Wat is de kans dat het gaat onweren? Bereken het met de onweer calculator! Van belang zijn de relatieve vochtigheid in percentages, de actuele temperatuur en de luchtdruk.
Zo bereken je de kans op onweer:
Stap 1: vul het vochtigheidspercentage in.
Stap 2: vul de actuele temperatuur in.
Stap 3: vul in of er sprake is van een hoge druk of lage druk. Kies de juiste dag en dagdeel voor de actuele druk boven Nederland. Let goed op de afbeelding, dat je de juiste datum pakt. De datum staat linksonder op de afbeeldingen met drukgebieden.
Alle actuele gegevens vind je in de afbeeldingen op deze pagina.
Hoge drukgebieden en lage drukgebieden hebben beide invloed op het weer. Deze drukgebieden bepalen vaak de windrichting en -snelheid, temperatuur, vochtigheid en neerslag in een bepaald gebied.
Hoge drukgebieden, ook wel anticyclonen genoemd, ontstaan vaak wanneer koele lucht daalt. Wanneer deze lucht daalt, wordt deze samengeperst en verwarmd, waardoor de hoeveelheid vocht die deze kan dragen afneemt. Dit resulteert vaak in helder, droog weer omdat de dalende lucht de vorming van wolken ontmoedigt.
Lage drukgebieden, of cyclonen, vormen zich daarentegen wanneer warme lucht stijgt. Deze stijgende lucht breidt zich uit en koelt af, wat de capaciteit om vocht te dragen vermindert en daardoor condensatie bevordert. Dit resulteert vaak in bewolkt, regenachtig weer omdat de stijgende lucht wolken- en neerslagvorming aanmoedigt.
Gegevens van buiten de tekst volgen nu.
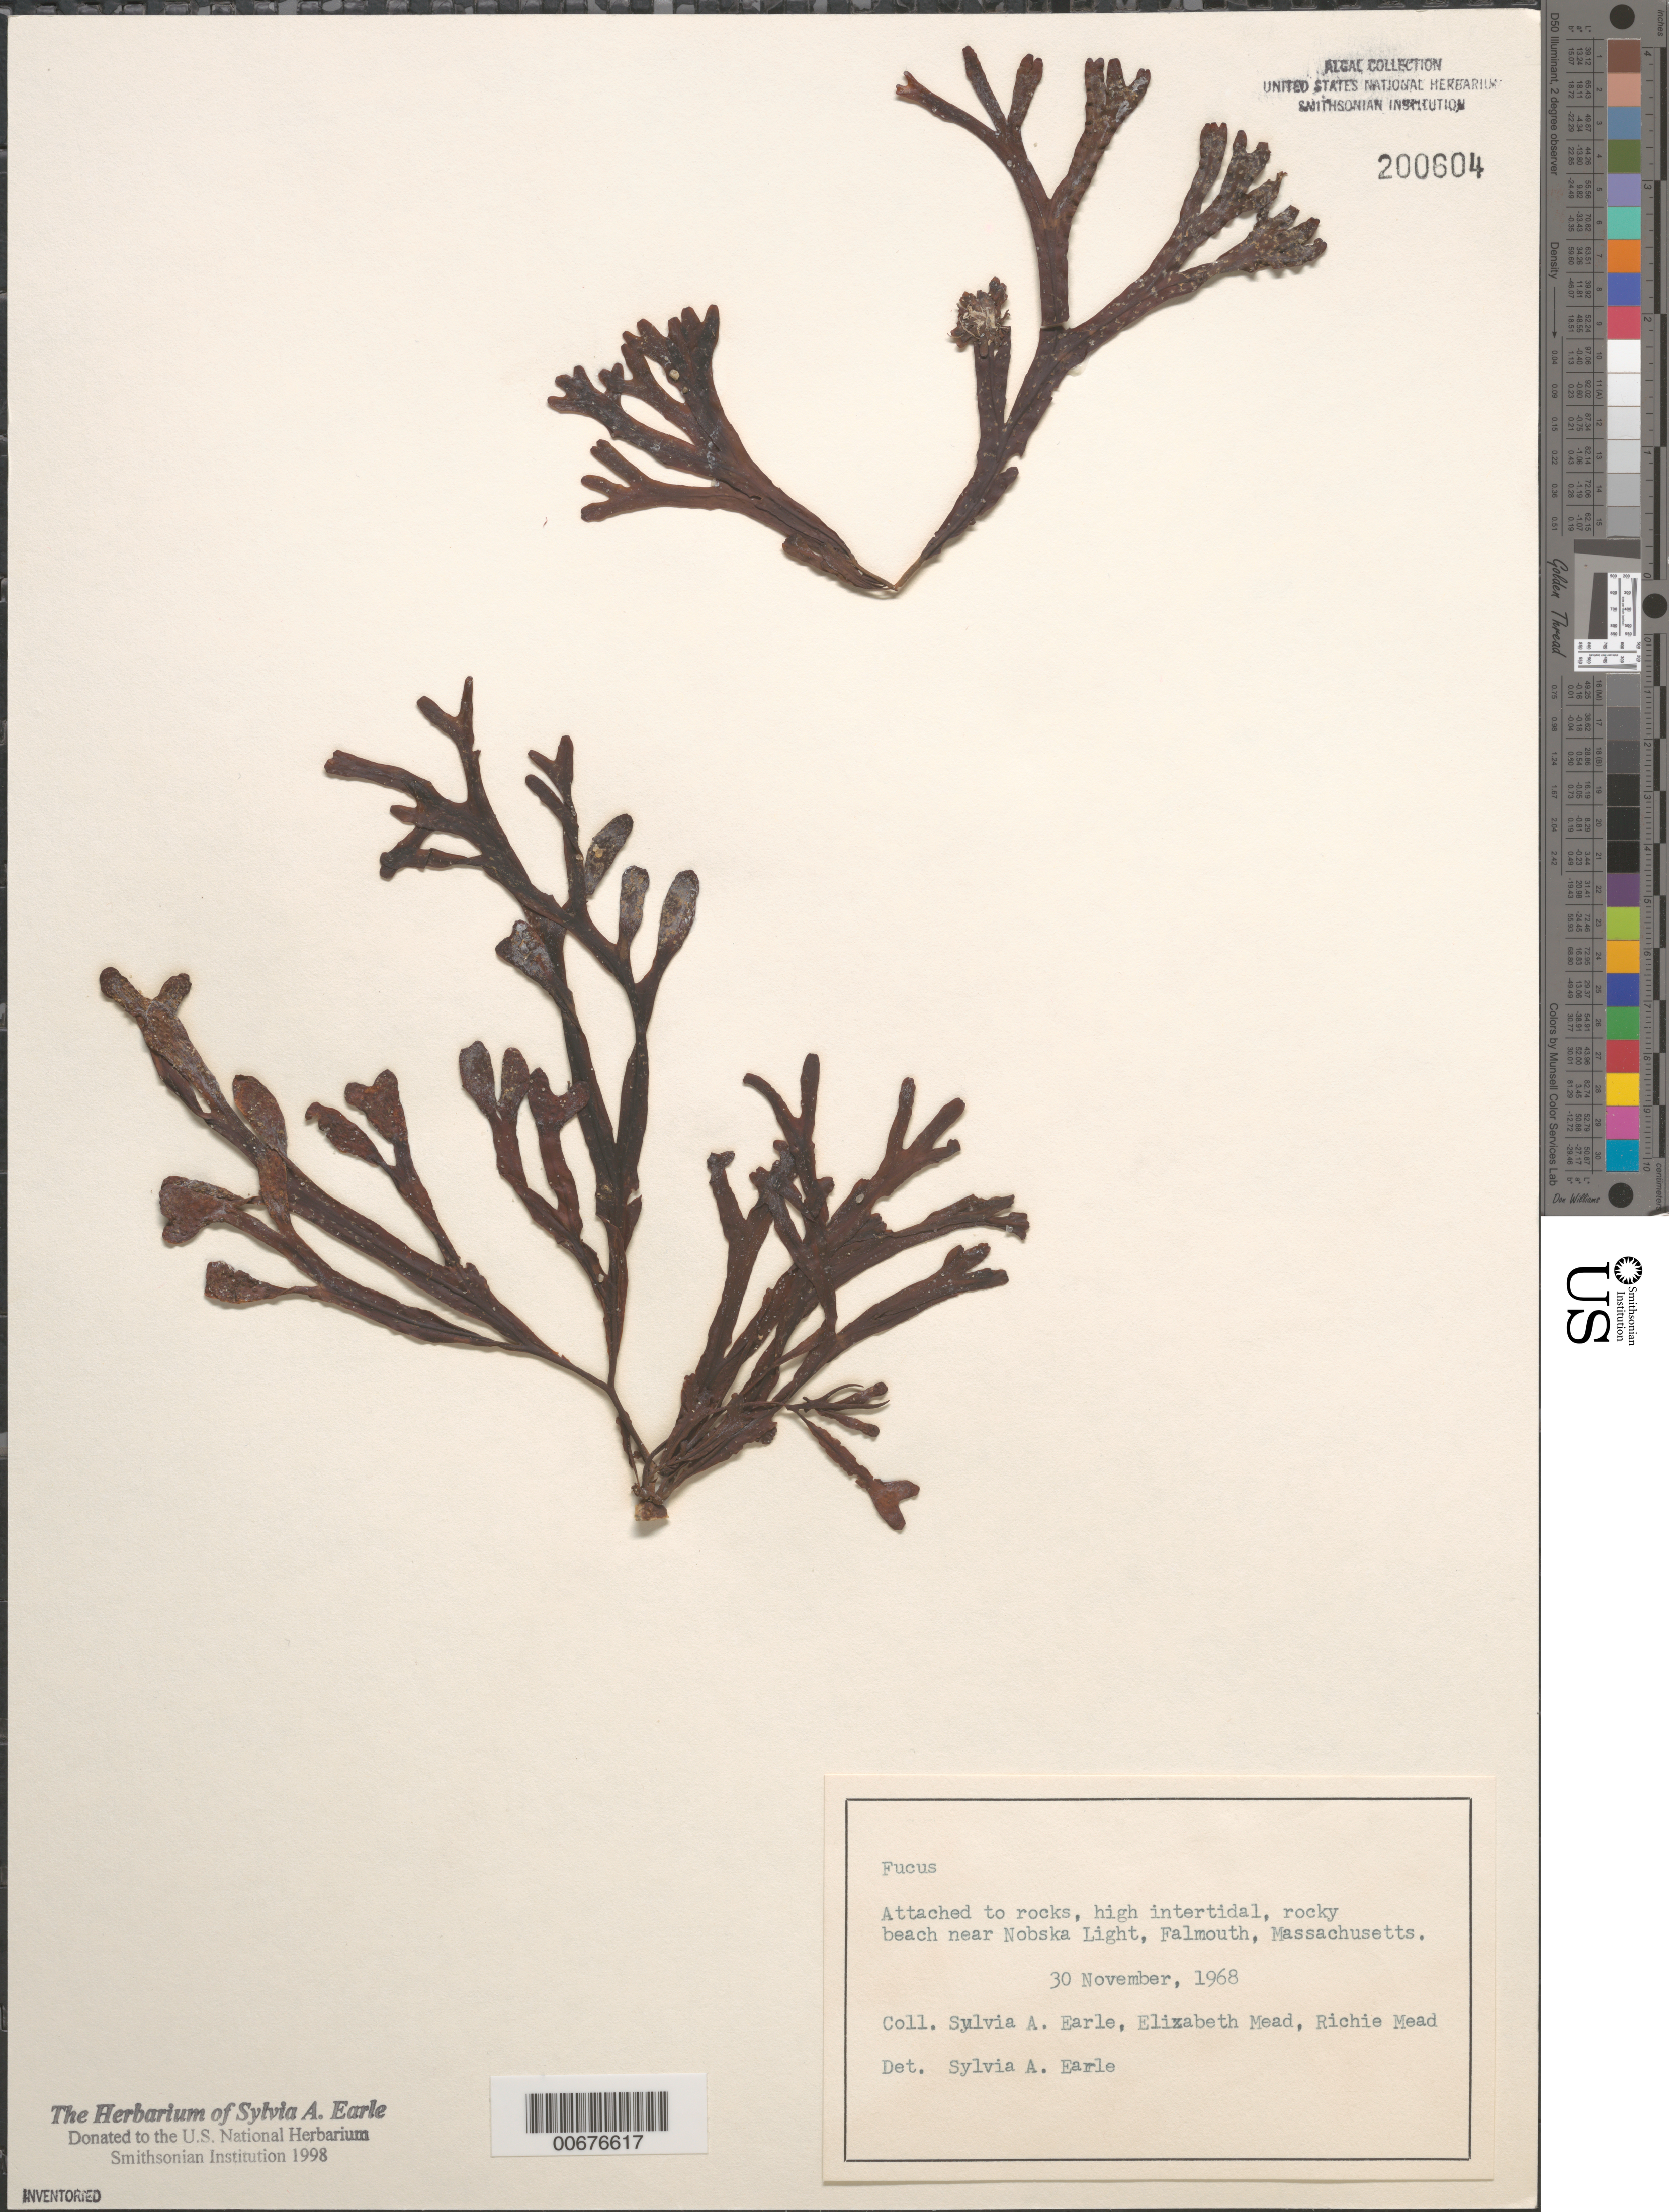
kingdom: Chromista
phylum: Ochrophyta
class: Phaeophyceae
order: Fucales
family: Fucaceae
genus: Fucus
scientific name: Fucus sp.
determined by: Earle, S. A.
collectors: S. A. Earle, E. Mead & R. Mead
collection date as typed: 30 Nov 1968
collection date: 1968-11-30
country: United States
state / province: Massachusetts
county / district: Barnstable County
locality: Falmouth, near Nobska Light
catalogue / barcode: US 200604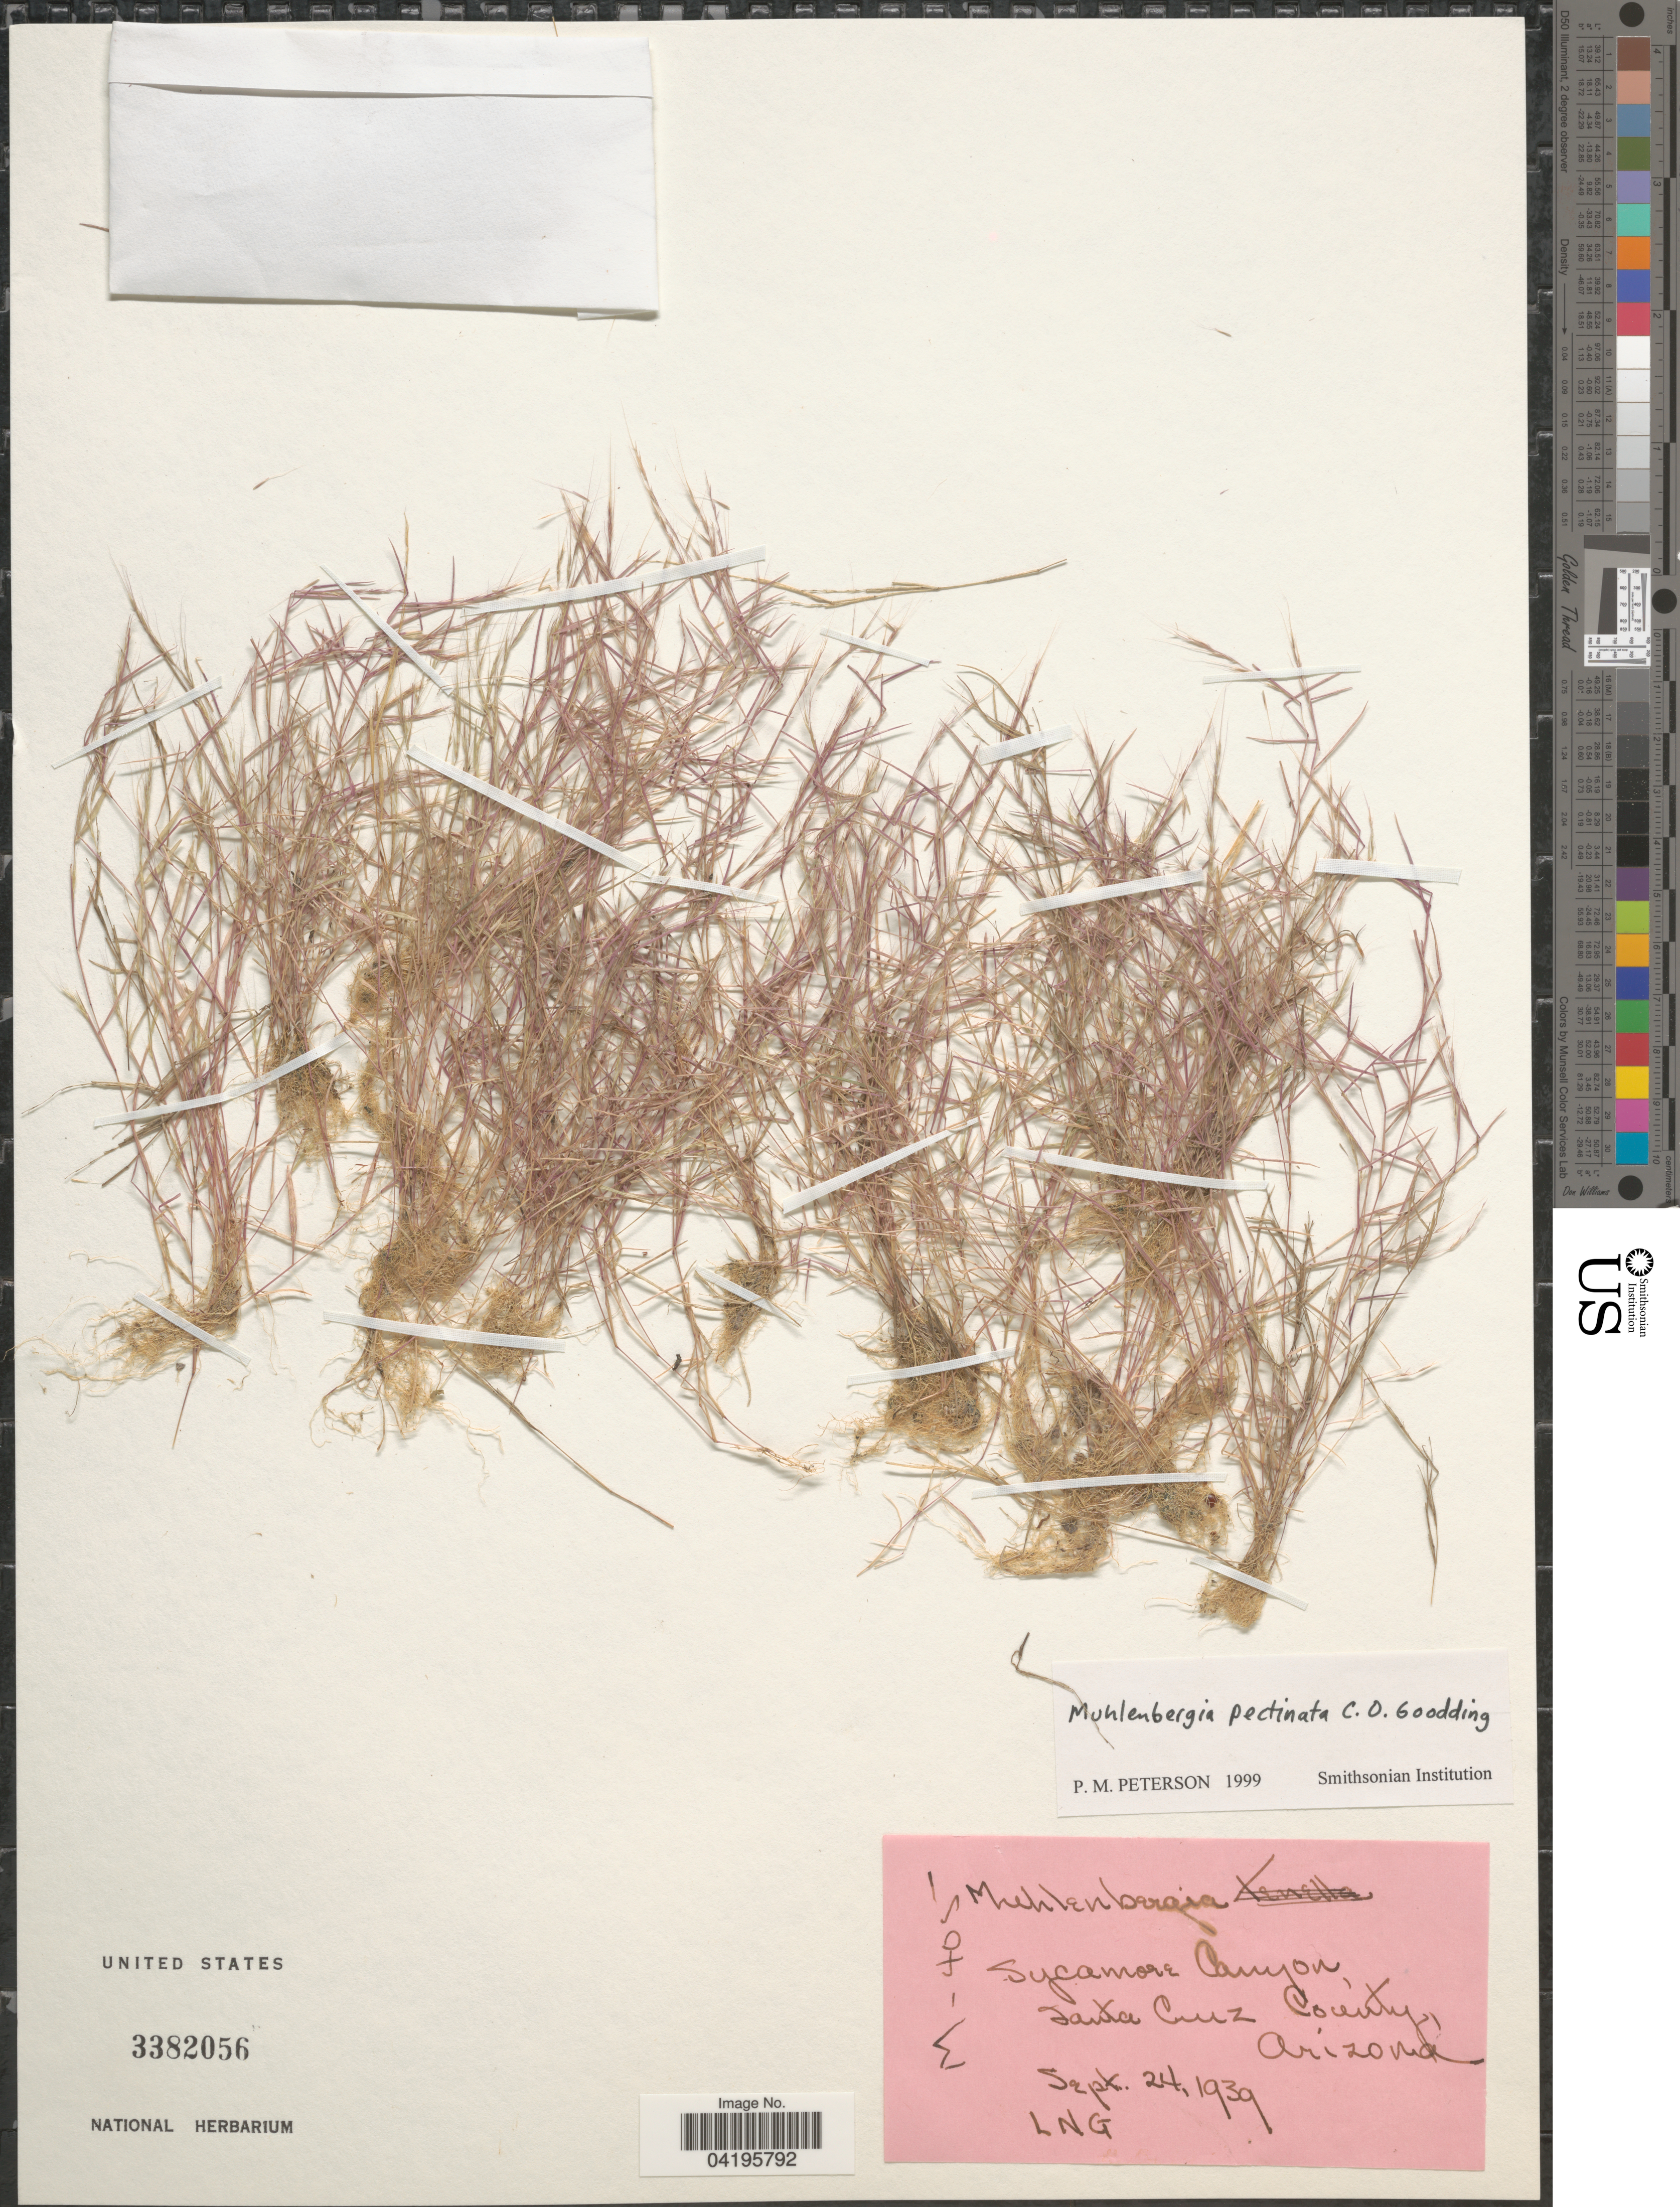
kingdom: Plantae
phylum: Tracheophyta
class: Liliopsida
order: Poales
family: Poaceae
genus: Muhlenbergia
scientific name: Muhlenbergia pectinata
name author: C.O. Goodd.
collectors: L. N. G.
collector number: M-405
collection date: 1939-09-24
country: United States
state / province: Arizona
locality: Sycamore Canyon, Santa Cruz County.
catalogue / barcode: US 3382056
Dat gezegd hebbende, hoge en lage drukgebieden bewegen en evolueren constant, en hun interactie met lokale geografische kenmerken kan leiden tot een verscheidenheid aan weersomstandigheden. Deze factoren samen bepalen het specifieke weerpatroon dat we op een bepaalde dag op een bepaalde plaats ervaren.
Onweer wordt vaak geassocieerd met lage drukgebieden. In lage drukgebieden stijgt warme, vochtige lucht op. Terwijl deze lucht stijgt, koelt ze af en vormt ze wolken door condensatie. Als de omstandigheden juist zijn, kunnen deze wolken uitgroeien tot onweersbuien.
Hier is een meer gedetailleerd overzicht van hoe onweer zich vormt:
1. Initiële opstijging: Warme, vochtige lucht begint op te stijgen. Dit kan worden veroorzaakt door verwarming van de aarde door de zon, door een koudfront dat warmere lucht omhoog duwt, of door geografische kenmerken zoals bergen.
2. Wolkvorming: Terwijl de lucht stijgt, koelt ze af en condenseert het vocht om wolken te vormen.
3. Groei van de wolk: Als er genoeg vocht is en de atmosferische omstandigheden zijn gunstig (zoals voldoende verticale windschering), kan de wolk blijven groeien en uiteindelijk een cumulonimbuswolk worden, wat het type wolk is dat geassocieerd wordt met onweer.
4. Ontstaan van onweer: Binnen de cumulonimbuswolk ontstaan sterke stromingen en turbulenties. Deze veroorzaken de vorming van ladingen in de wolk, met positieve ladingen die zich meestal in het bovenste deel van de wolk ophopen en negatieve ladingen die zich in het onderste deel ophopen. Wanneer het verschil tussen deze ladingen groot genoeg is, ontstaat er een bliksemontlading.
5. Neerslag: Tegelijkertijd met de bliksem, of soms iets later, begint de wolk neerslag te produceren. Dit kan variëren van lichte regen tot zware hagel, afhankelijk van de omstandigheden in en rond de wolk.
Daarom, hoewel onweer kan voorkomen in zowel hoge als lage drukgebieden, zijn ze veel waarschijnlijker in lage drukgebieden waar stijgende warme, vochtige lucht helpt bij de vorming van onweersbuien.